(Beginning of Given text)

Building Heide’s brand was a process of identifying the fundamentals of the communications, and exceeding the expectations of all who interact with the Museum. The brand mark is made up a combination of fixed and flexible elements. The Heide script and layout of the type is fixed, yet the typefaces used throughout the communication are diverse and varied. Resulting in a brand mark that is consistent in presentation, exciting in expression. The brand and its ensuing roll out has been a project that has been allowed to mature. The communication expression has been broken up into smaller project clusters, allowing the client and the designer to drive the overall communication and meet marketing expectations. It is serendipitous that the most important and long standing expression - the signing programme, was a brief introduced into the work programme two years into the client designer relationship. An understanding and familiarity with client and its market brought to fruition in a considered, edgy and confident expression. The Heide project is a fine example of proactive design. The Museum reaps the benefits of thinking through a brand to its natural end, rather than reacting to a compressed time line.
This sentiment is extended into corporate collateral, exhibition publications and graphics, advertising and way finding systems as well. GollingsPidgeon from project to project has prepared materials designed to truly compliment each and every design brief. At the centre of every designed outcome produced by the Museum, from a business card, donors’ box, magazine, invitation, exhibition catalogue to environmental signage, is in the principle that beauty lies in detail and variation. The diversity of papers, layout treatments, and print techniques is an inspired experience. Every piece that comes from the Museum reminds the end user of the pleasure found in objects
designed for that purpose.
Making the enduring choice.
It is unusual for a designer to resist the opportunity to make a mark on the graphic landscape. It is a special designer that has the ability to respect the communication heritage of a body of design work, manage the client’s present and future communications expectations, whilst achieving a creative execution that is new and inspiring.
In recent times the community has witnessed the butchering of many great corporate identities developed by some of our industry’s greatest designers. The unveiling of contemporary brand and communication strategy often signals dire days for an elderly brand. In most cases a tired brand can be made fresh again with a new context, rather than a makeover by the latest graphic filter offered by the newest graphic software package.
The identity program developed by GollingsPidgeon for Heide Museum of Modern Art is a piece of graphic design developed to help the institution position itself as a cultural destination and sophisticated cultural hub that extends well beyond its founders. In the presence of many museums and galleries fixated with rigid brands and strict communication guidelines, a vast range of well presented soulless objects has been allowed to become a communication standard in the cultural sector. The modest selection of materials on offer from Heide Museum of Modern Art and GollingsPidgeon is a collaboration to aspire to and an exciting example of innovative, seductive and thrifty communication design.

(End of Given text)

Task description: From the text on the Heide brand, return the stretch from "This sentiment is" through "for that purpose.", copied word for word. The entries that follow this text were taken from a different source.

(Beginning of Entries shown)

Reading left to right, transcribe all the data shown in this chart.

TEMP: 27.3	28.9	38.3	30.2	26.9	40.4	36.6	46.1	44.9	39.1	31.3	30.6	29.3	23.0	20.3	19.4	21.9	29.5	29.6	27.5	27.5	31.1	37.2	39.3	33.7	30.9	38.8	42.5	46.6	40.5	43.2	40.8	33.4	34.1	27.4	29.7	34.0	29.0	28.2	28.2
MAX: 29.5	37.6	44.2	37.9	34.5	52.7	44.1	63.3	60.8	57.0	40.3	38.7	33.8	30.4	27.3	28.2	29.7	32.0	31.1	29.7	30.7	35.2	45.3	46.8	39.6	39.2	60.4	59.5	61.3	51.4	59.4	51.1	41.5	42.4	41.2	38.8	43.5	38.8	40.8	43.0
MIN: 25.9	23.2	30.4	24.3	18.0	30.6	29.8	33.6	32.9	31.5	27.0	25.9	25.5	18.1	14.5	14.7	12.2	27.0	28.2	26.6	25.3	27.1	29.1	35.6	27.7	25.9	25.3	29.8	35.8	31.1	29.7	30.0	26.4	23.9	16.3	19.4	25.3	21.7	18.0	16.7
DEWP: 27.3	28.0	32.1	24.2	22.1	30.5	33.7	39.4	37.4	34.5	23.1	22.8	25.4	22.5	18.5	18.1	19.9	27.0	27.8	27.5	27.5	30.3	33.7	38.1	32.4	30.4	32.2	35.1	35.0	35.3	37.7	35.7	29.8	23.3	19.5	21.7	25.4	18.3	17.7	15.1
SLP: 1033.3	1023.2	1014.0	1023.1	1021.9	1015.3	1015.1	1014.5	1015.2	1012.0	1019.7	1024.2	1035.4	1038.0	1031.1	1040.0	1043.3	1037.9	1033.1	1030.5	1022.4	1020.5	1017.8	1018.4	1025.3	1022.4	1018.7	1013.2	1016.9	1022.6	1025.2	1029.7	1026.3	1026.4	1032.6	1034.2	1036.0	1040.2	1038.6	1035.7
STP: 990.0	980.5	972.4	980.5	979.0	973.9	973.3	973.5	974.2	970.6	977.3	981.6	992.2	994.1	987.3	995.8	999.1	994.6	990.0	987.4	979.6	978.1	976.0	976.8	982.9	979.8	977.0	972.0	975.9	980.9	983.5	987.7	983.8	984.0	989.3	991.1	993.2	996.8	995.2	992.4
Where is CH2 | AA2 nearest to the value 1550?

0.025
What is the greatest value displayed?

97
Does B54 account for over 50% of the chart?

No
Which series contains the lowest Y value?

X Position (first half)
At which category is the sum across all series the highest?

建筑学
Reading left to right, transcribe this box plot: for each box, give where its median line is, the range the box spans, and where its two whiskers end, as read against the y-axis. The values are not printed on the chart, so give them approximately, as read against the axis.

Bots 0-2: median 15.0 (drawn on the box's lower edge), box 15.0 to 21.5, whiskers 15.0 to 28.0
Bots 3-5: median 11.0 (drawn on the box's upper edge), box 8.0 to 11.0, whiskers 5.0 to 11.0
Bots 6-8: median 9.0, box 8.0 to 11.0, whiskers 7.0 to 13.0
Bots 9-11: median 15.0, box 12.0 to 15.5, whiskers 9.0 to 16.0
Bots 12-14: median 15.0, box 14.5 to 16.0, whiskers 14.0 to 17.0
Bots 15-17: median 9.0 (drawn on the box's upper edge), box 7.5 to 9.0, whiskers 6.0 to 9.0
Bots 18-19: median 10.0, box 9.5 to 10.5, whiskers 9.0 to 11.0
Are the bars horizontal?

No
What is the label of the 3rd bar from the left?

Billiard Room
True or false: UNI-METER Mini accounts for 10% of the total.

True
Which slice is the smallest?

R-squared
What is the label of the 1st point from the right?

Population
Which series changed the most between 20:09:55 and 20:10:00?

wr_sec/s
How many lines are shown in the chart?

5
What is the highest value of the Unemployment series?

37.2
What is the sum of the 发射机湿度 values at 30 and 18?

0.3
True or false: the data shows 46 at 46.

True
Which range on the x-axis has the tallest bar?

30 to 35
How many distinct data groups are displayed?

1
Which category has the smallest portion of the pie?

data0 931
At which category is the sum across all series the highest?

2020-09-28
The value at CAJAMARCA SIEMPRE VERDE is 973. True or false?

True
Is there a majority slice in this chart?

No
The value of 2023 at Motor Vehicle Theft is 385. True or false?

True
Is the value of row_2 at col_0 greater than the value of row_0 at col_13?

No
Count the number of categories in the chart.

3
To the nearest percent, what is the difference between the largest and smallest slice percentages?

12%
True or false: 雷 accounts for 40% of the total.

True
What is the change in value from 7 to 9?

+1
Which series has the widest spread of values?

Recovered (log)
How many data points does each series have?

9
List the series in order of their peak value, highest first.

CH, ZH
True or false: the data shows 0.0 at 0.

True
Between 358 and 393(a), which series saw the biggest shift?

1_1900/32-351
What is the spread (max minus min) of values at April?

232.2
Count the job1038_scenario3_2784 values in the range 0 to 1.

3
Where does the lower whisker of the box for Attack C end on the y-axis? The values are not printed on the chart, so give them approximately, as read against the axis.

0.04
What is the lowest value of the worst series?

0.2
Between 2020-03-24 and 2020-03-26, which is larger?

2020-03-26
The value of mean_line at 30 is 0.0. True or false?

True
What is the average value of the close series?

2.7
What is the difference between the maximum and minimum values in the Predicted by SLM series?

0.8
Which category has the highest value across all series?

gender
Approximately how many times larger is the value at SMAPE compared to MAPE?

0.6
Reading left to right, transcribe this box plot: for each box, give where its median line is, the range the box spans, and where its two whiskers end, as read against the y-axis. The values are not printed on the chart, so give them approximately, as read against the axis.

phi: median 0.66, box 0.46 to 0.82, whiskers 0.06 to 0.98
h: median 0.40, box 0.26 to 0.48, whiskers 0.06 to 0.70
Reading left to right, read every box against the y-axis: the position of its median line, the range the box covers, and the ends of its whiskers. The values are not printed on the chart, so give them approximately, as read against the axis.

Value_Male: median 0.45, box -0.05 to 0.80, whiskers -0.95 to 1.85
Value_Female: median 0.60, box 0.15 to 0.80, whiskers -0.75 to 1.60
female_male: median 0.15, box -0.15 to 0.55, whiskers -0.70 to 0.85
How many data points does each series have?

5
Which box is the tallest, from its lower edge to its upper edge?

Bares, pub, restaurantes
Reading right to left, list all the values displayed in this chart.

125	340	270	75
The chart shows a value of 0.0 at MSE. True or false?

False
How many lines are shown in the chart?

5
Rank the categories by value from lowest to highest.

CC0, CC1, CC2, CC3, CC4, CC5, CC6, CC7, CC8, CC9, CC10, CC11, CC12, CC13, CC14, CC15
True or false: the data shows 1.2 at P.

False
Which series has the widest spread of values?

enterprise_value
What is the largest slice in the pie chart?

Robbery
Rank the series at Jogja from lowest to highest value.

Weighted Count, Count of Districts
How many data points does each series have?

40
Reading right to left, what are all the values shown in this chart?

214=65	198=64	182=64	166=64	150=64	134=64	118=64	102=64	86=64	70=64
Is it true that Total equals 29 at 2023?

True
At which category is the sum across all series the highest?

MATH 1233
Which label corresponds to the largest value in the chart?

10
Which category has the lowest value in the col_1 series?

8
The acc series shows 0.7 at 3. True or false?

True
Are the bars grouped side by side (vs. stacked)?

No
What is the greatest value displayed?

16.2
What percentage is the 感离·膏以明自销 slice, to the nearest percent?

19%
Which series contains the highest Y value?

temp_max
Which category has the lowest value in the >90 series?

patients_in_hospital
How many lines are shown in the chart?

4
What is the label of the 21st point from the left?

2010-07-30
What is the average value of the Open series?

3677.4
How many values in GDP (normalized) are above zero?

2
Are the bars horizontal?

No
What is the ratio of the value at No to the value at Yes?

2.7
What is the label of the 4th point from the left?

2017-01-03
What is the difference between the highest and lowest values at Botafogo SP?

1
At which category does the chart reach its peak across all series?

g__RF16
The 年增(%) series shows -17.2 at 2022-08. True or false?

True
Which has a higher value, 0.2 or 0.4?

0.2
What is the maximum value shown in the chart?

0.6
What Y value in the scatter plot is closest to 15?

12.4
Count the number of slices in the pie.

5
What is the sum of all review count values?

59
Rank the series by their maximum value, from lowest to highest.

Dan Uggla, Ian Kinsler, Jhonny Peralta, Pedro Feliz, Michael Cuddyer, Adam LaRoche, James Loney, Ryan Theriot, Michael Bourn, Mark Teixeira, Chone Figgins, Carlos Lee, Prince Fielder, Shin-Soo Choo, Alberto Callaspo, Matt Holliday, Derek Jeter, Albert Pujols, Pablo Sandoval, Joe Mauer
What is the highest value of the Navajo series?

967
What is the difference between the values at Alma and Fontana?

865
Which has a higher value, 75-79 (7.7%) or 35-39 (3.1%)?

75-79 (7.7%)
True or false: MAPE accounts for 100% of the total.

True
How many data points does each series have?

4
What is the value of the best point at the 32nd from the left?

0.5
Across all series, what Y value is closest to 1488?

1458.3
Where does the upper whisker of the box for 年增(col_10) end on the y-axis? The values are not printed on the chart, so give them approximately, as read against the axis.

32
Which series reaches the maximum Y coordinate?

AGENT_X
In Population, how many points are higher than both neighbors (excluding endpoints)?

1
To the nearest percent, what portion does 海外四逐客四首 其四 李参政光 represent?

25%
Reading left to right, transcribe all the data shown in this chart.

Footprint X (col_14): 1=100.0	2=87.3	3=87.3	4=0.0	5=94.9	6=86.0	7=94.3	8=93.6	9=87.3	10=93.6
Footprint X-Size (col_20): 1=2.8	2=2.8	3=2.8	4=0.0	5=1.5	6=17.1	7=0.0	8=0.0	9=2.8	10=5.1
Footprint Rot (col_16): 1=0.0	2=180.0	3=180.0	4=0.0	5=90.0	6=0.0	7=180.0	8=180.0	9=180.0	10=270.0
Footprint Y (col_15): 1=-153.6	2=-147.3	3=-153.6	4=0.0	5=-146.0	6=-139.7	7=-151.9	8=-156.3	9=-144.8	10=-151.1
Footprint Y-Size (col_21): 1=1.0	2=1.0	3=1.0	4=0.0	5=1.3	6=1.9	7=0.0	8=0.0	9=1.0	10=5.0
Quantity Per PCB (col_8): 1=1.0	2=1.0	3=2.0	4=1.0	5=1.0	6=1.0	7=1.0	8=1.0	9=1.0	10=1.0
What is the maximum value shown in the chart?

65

(End of Entries shown)

Answer section:
This sentiment is extended into corporate collateral, exhibition publications and graphics, advertising and way finding systems as well. GollingsPidgeon from project to project has prepared materials designed to truly compliment each and every design brief. At the centre of every designed outcome produced by the Museum, from a business card, donors’ box, magazine, invitation, exhibition catalogue to environmental signage, is in the principle that beauty lies in detail and variation. The diversity of papers, layout treatments, and print techniques is an inspired experience. Every piece that comes from the Museum reminds the end user of the pleasure found in objects
designed for that purpose.